I head through the park; the sun is dipping toward the horizon, its golden rays glancing off of shards of glass in the weeds. At the pharmacy, I pick up my prescription of Acetazolamide. Another gift from the accident, the trauma to my brain caused me to suffer from “absence seizures.” Sometimes I become like those glitchy, half-finished enemies I discovered long ago, rigid as a statue or repeating the same motion over and over again. I haven't taken the drug for months because it makes me drowsy, slows my reflexes, and would have destroyed my chance at a decent speedrun. I picture infinite monkeys on infinite typewriters as the pharmacist taps at her computer and hands me my pills.

I cross back through the park. It's a beautiful evening; the sun is hanging on, and the sky is empty except for drawn and dissipating contrails from absent airplanes.

He is sitting on a bench with a dark shape at his feet.

“Hey, Denny.”

“Oh…hey.”

“I always wanted a dog.” I run a hand down the soft black curls of the animal.

“You…you can't pet Wilson–he's a service animal.”

“I'm sorry. He's not wearing a vest or anything.”
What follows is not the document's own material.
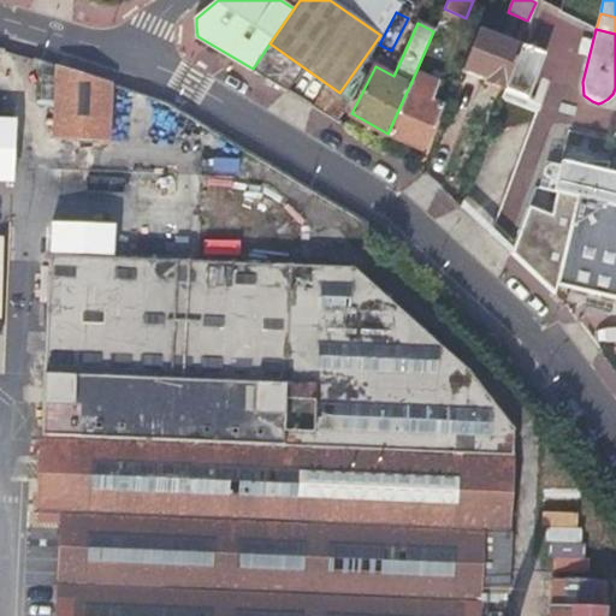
[(485,84),(503,92),(521,46),(478,30),(463,71),(486,81),(485,84)]
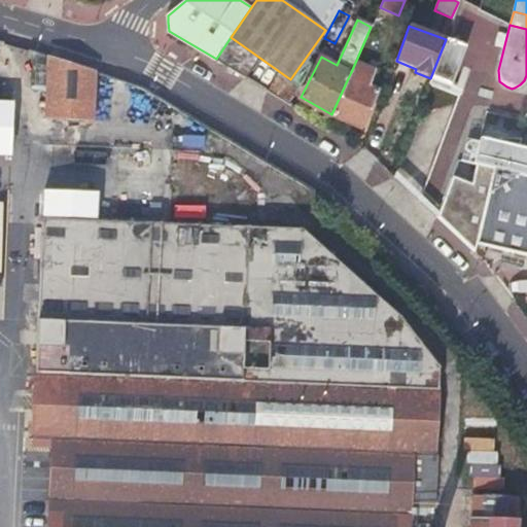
[(446,39),(430,78),(445,83),(459,45),(446,39)]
“He is one, though,” Denny insists. “They don’t have to wear a vest.” He stubs at the ground with his foot. “I watched your speedrun online. You were good. You were perfect.”

“You can come ’round again, now that I'm done.”

Denny shakes his head. “I have a lot going on. I have Wilson and…I have–”

“I probably wasn't a very nice person to be around.”

“It's not that…” Denny sighs. “Do you remember that website thispersondoesnotexist? It was like you had become one of those people–those artificial people. I would talk to you, and you would just stare right through me as if I wasn't there at all.”

“Denny­–”

“I just started to feel like I wasn't worth anything. And the longer I stayed away, the better I felt. You did something important, but so did I.”

“I'm sorry. I hope we can still be friends.”

Denny grins. “We'll always be friends.”  He turns and waddles off in his wind-up bird way with his black dog creeping behind him like a silent shadow.

Despite his words, it feels like the end, like a final cut scene. But perhaps in one of Denny's mirror universes, our story is just beginning. In that world, the sun is un-setting and Wilson is leading Denny backward to the park bench. In that world, all my work on the speedrun will be undone; all those hours that I traded for fractions of seconds will be returned. Years from now, my unbroken body will rise from the floor of a ride with a palindromic name. Something lost will be discovered. A crumpled sheet of paper will leap into my hand. Then, in the course of one inverted hour, a drawing will disappear line-by-line until all that is left is an empty page.